なのでできるだけお風呂や着替えもしたくない。いや、することに異存はないのだが、そして人間はちゃんと着替えた方がいいのだが、そうするとそこで意識の集中が途切れ、心が「着替え」「お風呂」に向けられてしまうので、原稿が差し迫っている時は、下手にあれこれやらない方が安全なのである。
かようなわけで一日どこへも出ず、パジャマの上に洋服を着るという聖闘士星矢みたいなスタイルで仕事をしていた。今日中に一本、インタビュー原稿送りたかったがどうにもうまくまとまらず。最後まで書くが面白くなし。深夜まで粘るが、寝た方がいいなあと思って諦めた。結局、22時定時あがりなんていうのは夢で、起きている間ずっと書いていなければならない。前にも書いたけど、これ自分が無趣味で外に出るのが嫌いな人間だからいいですけどね、出歩くのが好きな人だったら耐えられないよ。
さて解説を寄稿した斎藤潤一郎『武蔵野』1巻が届く。斎藤潤一郎さんは漫画を読むより先にツイッターをなぜか見ていて、片岡鶴太郎のヨガ画像などを貼るので「面白い人だな、ふふっ」と認識していたのだが(私と同じで浅香光代の台詞もよく呟いている)、ついでに『死都調布』を読んでみたらもう死ぬほど絵がかっこよく、台詞回しもキレキレのノワールで、こりゃすごい、面白いぞと興奮してファンになったのであった。
新作のお散歩漫画『武蔵野』もトーチwebの連載第1回から楽しみに追っていて、べらぼうに格好いい構図とペンタッチ、不穏でおかしみのあるストーリーに胸躍らせていたら、なんと斎藤さんはこの作品を書くにあたって私のアンソロジー『宿で死ぬ』をヒントにしてくださったらしく、それで解説のご依頼を受けたのだった。いやあ、こんなことってあるのだなあ。

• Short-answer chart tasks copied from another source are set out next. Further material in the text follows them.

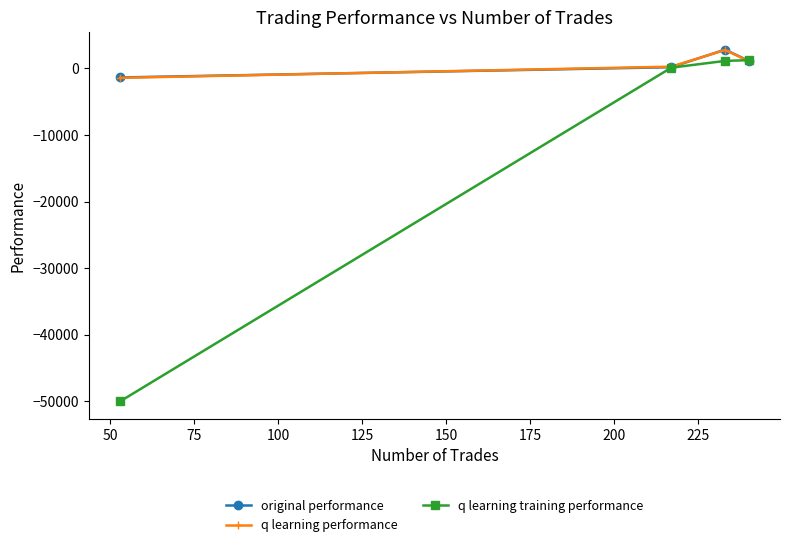

What is the value of the q learning training performance point at the 4th from the left?

1235.6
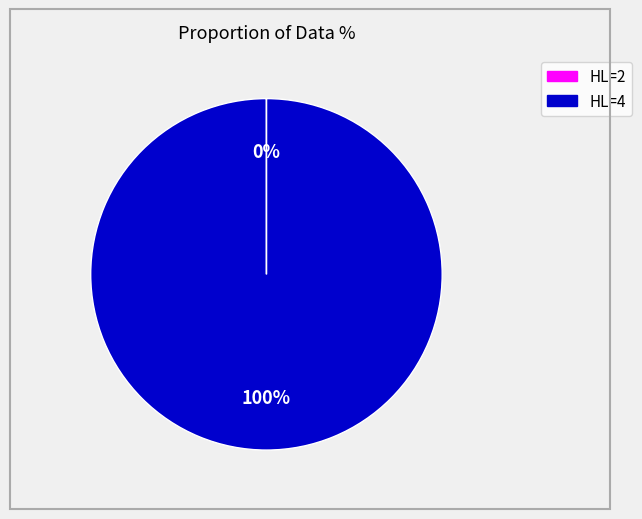

To the nearest percent, what is the difference between the largest and smallest slice percentages?

100%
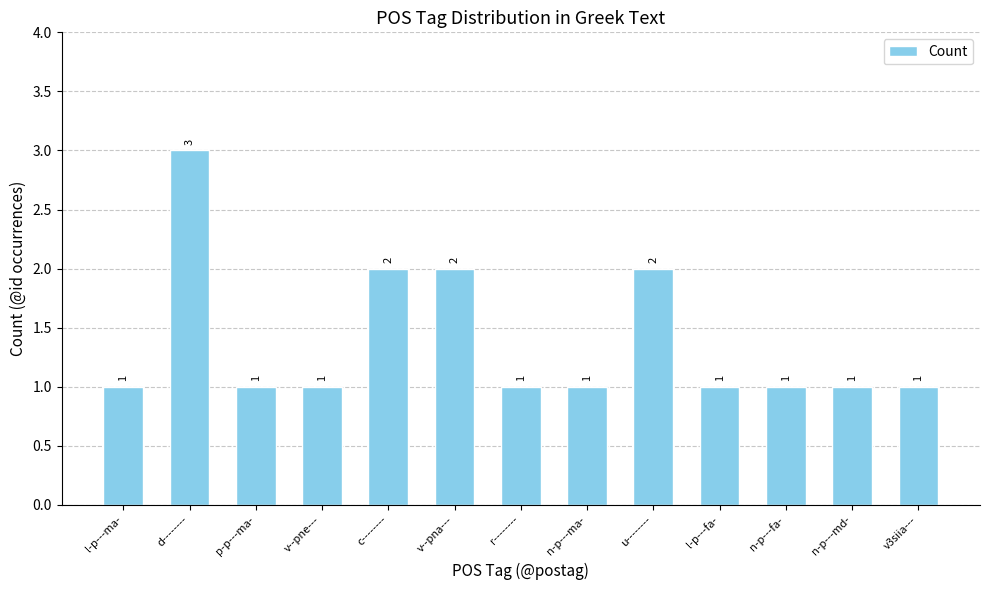

Reading right to left, transcribe all the data shown in this chart.

1	1	1	1	2	1	1	2	2	1	1	3	1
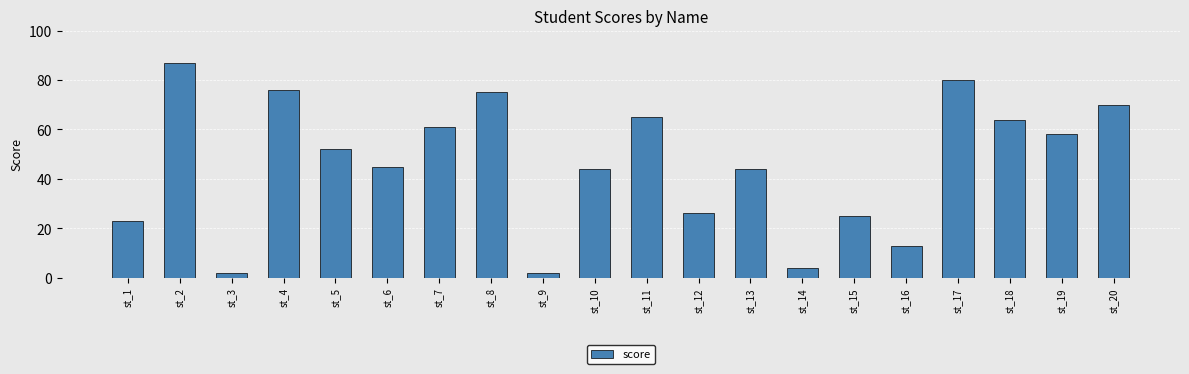

What is the ratio of the value at st_7 to the value at st_19?

1.1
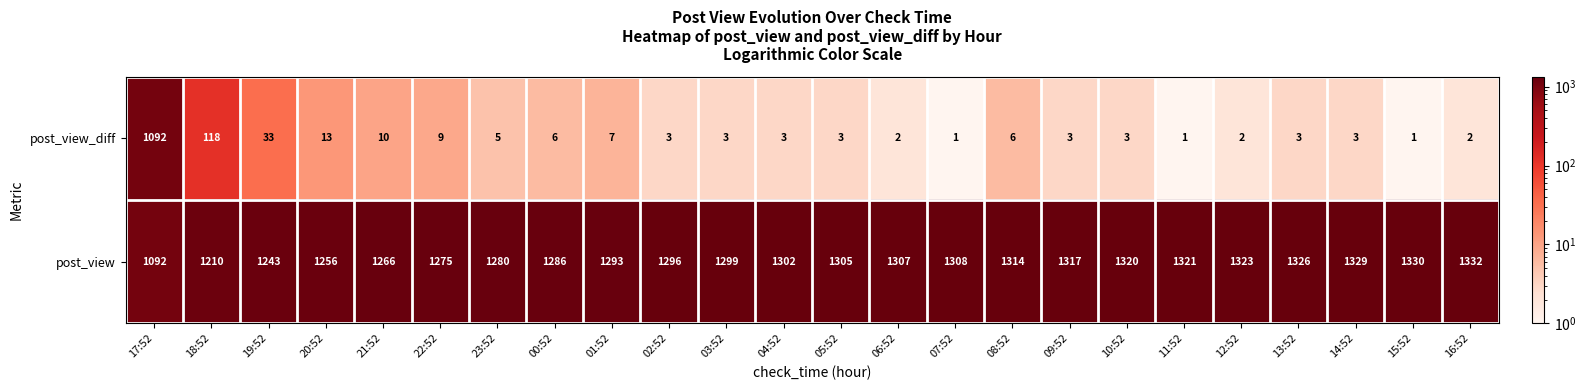

Which series has the largest total across all categories?

post_view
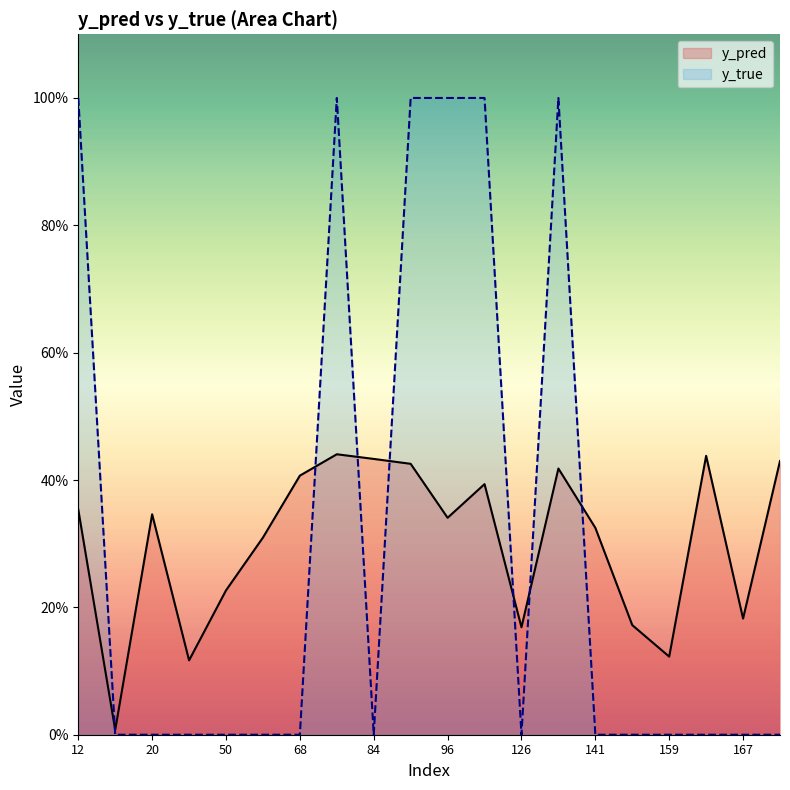

True or false: y_pred has more than 2 interior local peaks.

True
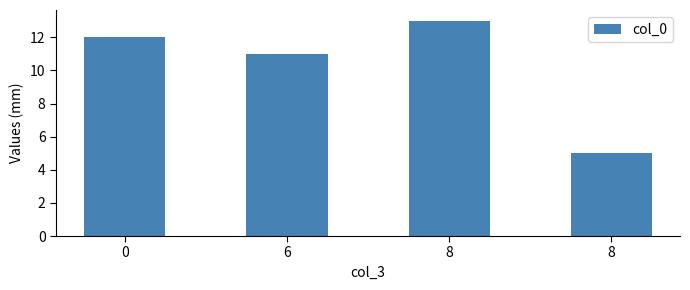

What is the sum of all values?

41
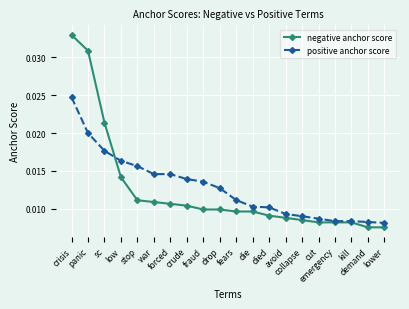

Which series changed the most between crude and demand?

positive anchor score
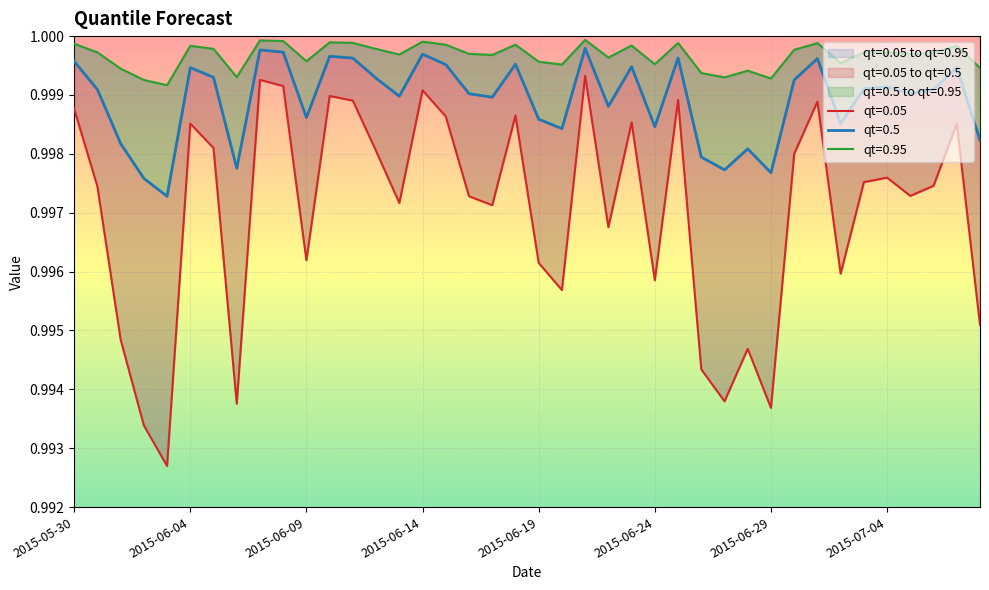

What is the sum of all qt=0.5 values?

40.0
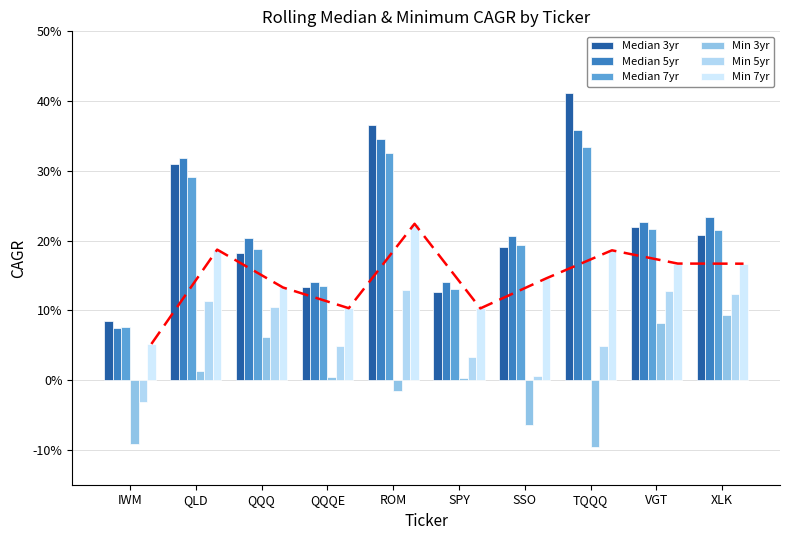

Which category has the lowest value in the Median 7yr series?

IWM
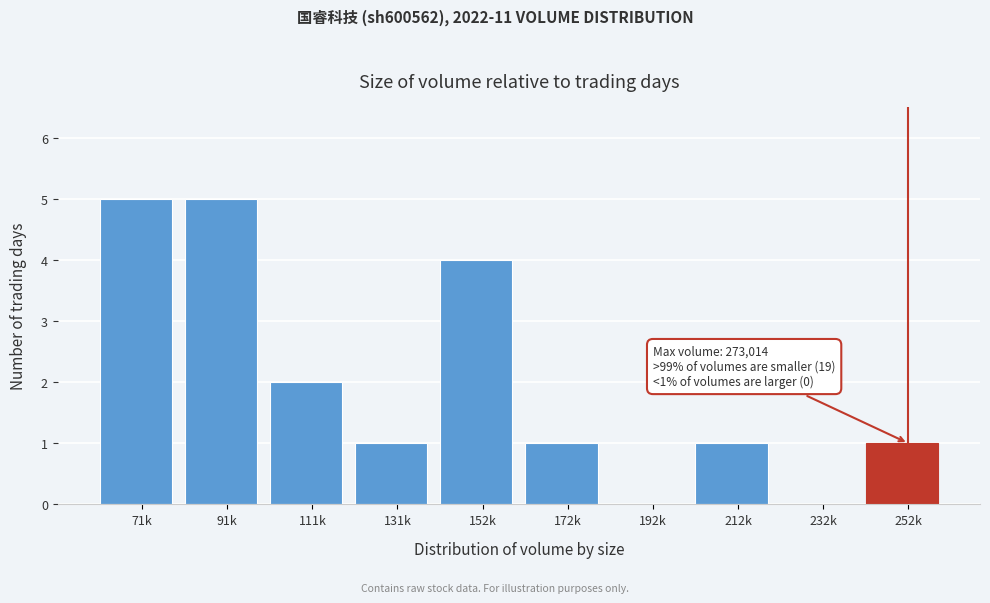

Reading left to right, transcribe all the data shown in this chart.

71k=5	91k=5	111k=2	131k=1	152k=4	172k=1	192k=0	212k=1	232k=0	252k=1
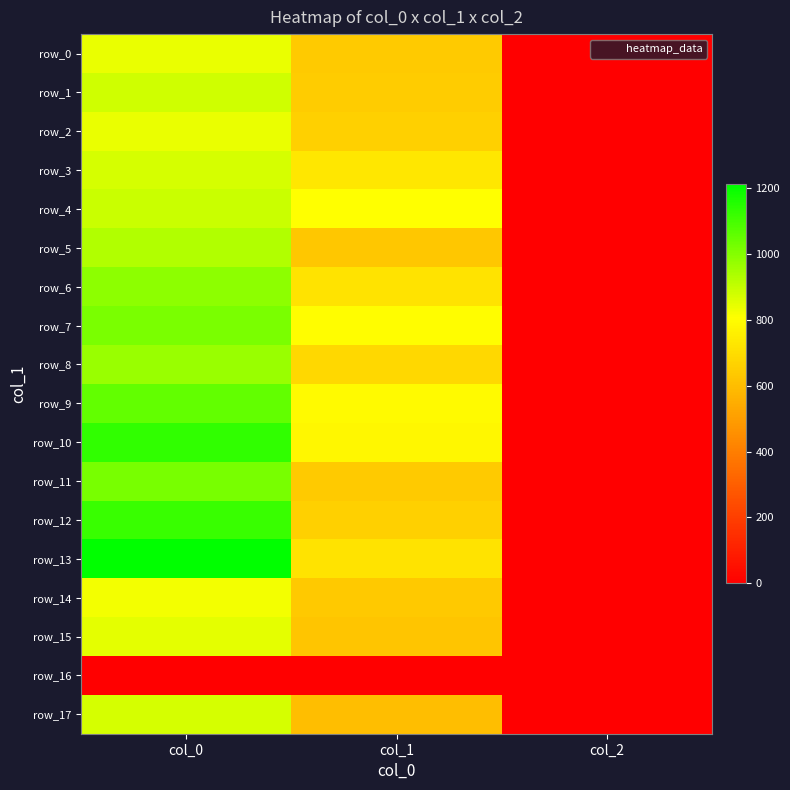

What is the lowest value of the row_13 series?

2.0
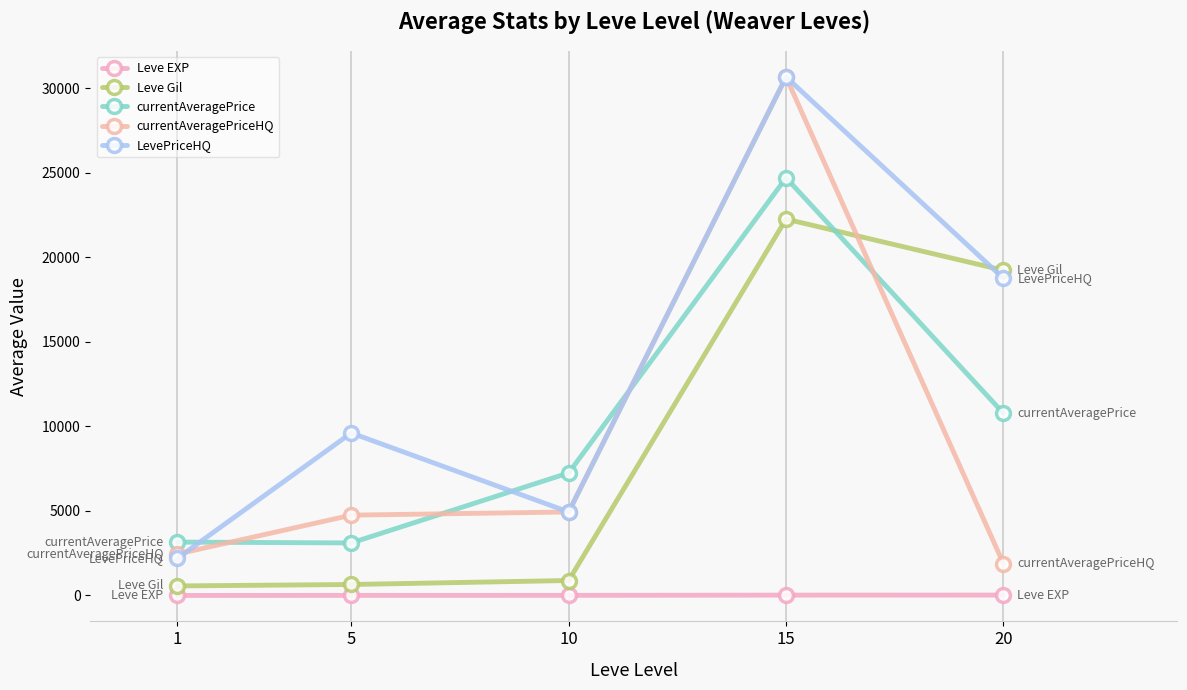

Where do Leve Gil and LevePriceHQ first cross each other?

15 and 20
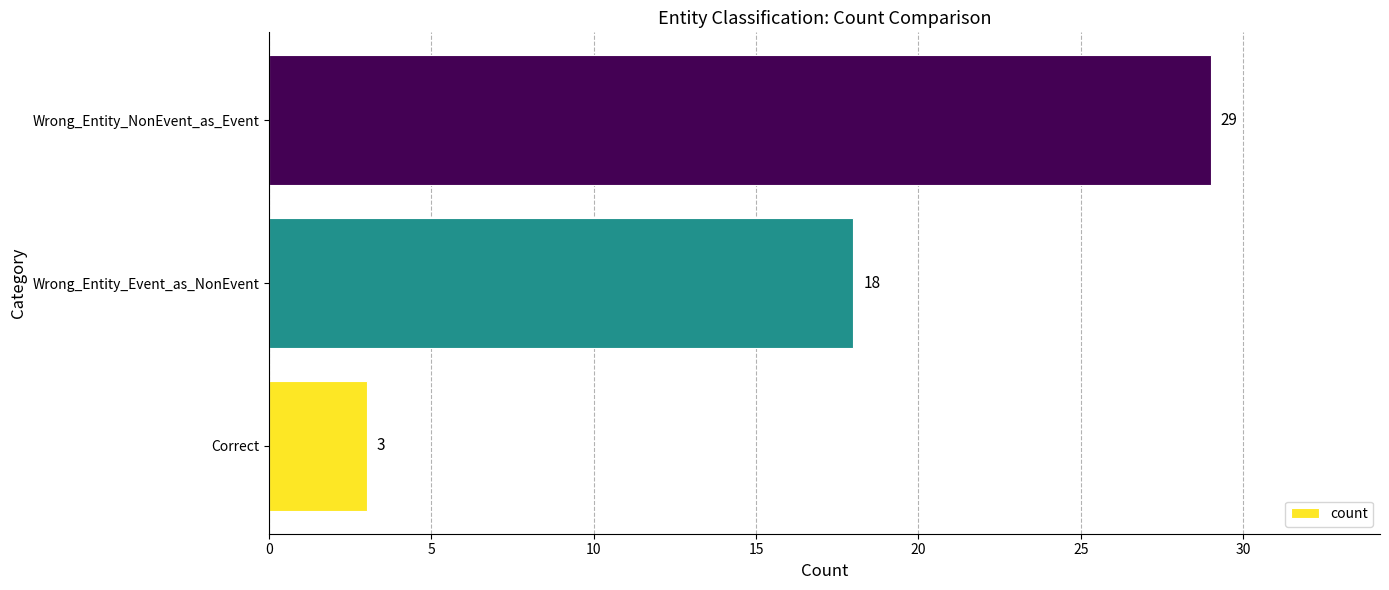

Does the chart contain stacked bars?

No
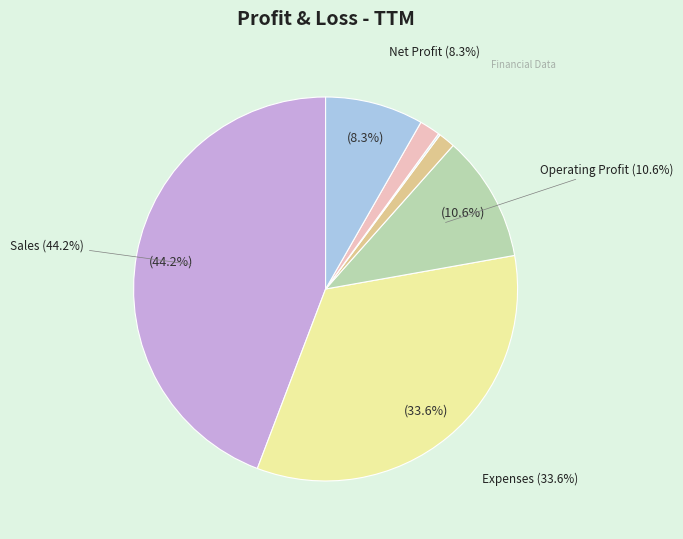

Is there a majority slice in this chart?

No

で見本をいただいたが、まとめて読むとあらためて格好いい。こんなすごい本に参加できて光栄だ。自分にとって漫画の解説といえば丸尾末広『パラノイア・スター』の高橋睦郎とか、『薔薇色ノ怪物』の遠藤ミチロウのイメージであって、そんな大役担っていいのかしら、という気がしてびびりまくりだったのだが、思い切って書かせてもらってよかった。末代までの宝となった。12月9日発売。哄笑しながら、読むべし。